── Zu prüfender Text
Die Wissenschaft hat sich geirrt! Es ist nicht die Anzahl der Gehirnwindungen oder irgendein besonderer von Goethe entdeckter Knochen, nicht der aufrechte Gang oder der Gebrauch von Werkzeugen!
Nein, der Mensch unterscheidet sich vom Tier vor allem dadurch, dass er sich einfach von nichts trennen kann.
Ob Briefmarken, Münzen, Steine, alten Schmuck oder moderne Grafik, schon deswegen so genannte Sammeltassen oder ganze Schränke voller abgetretener Schuhe, ausgelesene Liebesbriefe oder verkrakelte Märchenbücher, vergilbte Kinderfotos, mottenzerfressene Klamotten und verschrammte Klunker aus Omas Eichentruhe – Menschen haben seit der Steinzeit einen Trieb, sich mit Gegenständen wie mit einem wärmenden Schutzwall zu umgeben.
Jäger und Sammler zu sein, ist eine jahrtausendealte, zuweilen sogar bis zum krankhaften Exzess führende Leidenschaft, die durch mehr oder weniger leicht zu erringende Erfolge schnelle Befriedigung und Anerkennung verspricht, aber auch in den Dingen des Lebens, zwischen denen wir uns einrichten, unsere Existenz materiell-sinnlich manifestiert, sie in ihrer Einmaligkeit nachzeichnet und für uns selbst fassbar, begreifbar, aber auch für andere sichtbar macht.
────
── Datenauszüge
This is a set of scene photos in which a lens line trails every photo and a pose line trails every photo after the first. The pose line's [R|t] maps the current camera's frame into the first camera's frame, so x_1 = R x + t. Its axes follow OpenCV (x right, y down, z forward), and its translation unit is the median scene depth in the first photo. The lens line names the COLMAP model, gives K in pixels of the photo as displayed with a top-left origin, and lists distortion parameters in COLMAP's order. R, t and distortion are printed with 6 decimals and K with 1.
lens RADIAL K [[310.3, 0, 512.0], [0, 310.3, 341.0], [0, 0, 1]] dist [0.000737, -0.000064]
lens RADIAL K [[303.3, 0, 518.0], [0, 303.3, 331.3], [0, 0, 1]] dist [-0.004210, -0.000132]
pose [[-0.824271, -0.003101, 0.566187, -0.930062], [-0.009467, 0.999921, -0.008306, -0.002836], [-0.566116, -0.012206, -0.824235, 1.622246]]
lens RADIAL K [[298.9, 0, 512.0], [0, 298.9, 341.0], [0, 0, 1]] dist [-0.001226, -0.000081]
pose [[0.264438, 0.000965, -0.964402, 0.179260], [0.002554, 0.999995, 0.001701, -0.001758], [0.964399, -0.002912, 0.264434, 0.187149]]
────
── Datenauszüge
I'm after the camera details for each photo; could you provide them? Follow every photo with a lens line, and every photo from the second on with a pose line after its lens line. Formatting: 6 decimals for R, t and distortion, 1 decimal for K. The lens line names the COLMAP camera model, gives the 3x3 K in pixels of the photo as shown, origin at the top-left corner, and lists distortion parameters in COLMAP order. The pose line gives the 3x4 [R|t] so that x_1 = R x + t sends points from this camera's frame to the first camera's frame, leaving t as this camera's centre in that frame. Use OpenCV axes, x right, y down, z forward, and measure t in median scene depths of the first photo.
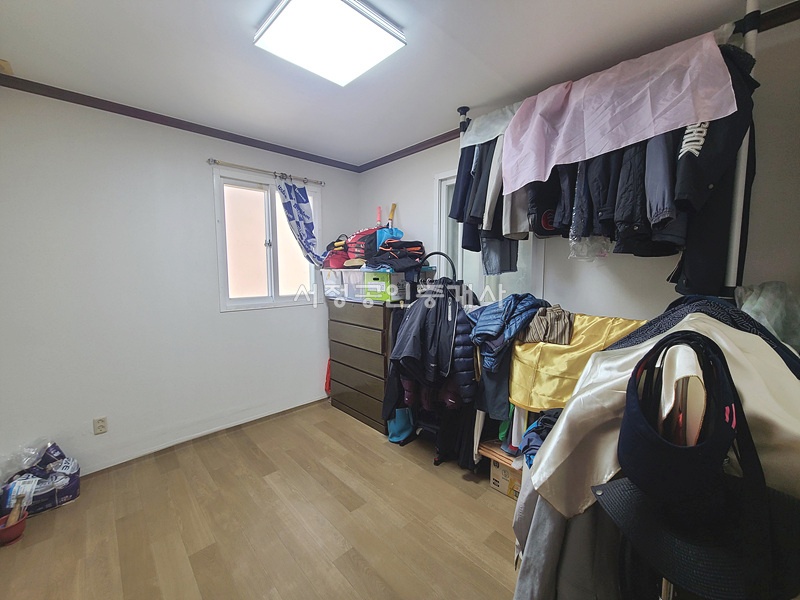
────
> _Deine Aufgabe_
Greif bitte den Text über die Sammelleidenschaft des Menschen auf und schreib ihn im Anschluss an seinen letzten Satz weiter. Die Einträge werden hier nicht benötigt.

> _Erwartete Antwort_
Opas Fotoalbum, Mutters Sammeltassen (nomen est omen), Erbstücke, Reisemitbringsel und Trödelmarktschnäppchen, alte Zeitungen, Schallplatten, Briefe und Ansichtskarten, von langjährigem Gebrauch und Verfall gezeichnete Teile von Maschinen und Geräten, die unseren Alltag begleiteten – sie alle wecken schon beim bloßen Betrachten Erinnerungen an Menschen und Situationen, die unser Leben unverwechselbar geprägt haben.
Doch zugleich entwickeln sie durch das Herauslösen aus ihrem ursprünglichen Kontext einen ganz neuen ästhetischen Reiz, der ihnen eine eigenwillige Persönlichkeit von unabhängigem Charakter verleiht und sie auf diese Weise zum Gegenstand von Gestaltung in neuen Sinnzusammenhängen prädestiniert – plötzlich Hauptdarsteller in einem ganz neuen Stück Leben.
Die bildende Kunst kann eine besondere Gegenwart entstehen lassen, indem sie Bilder unserer Erinnerung mit unseren Hoffnungen auf Zukunft verschmilzt, denn Künstler unterschiedlichster Genres jagen und sammeln ohne Unterlass, was sie sehen, erleben, erfahren, träumen, wünschen, fürchten – im Kopf, im Herzen oder auch ganz handfest und praktisch in Gestalt von Gegenständen, oft auch nur Bruchstücken davon, Fotos, Materialien, Skizzen, Worten, Texten, Tönen …
Aus diesen materiellen und virtuellen Erinnerungen und Beobachtungen bilden sie einen individuellen Fundus, der ihre Persönlichkeit und ihr damit verbundenes künstlerisches Konzept charakterisiert – visionäre Fantasie ist dann das entscheidende Werkzeug, um daraus Kunst zu formen.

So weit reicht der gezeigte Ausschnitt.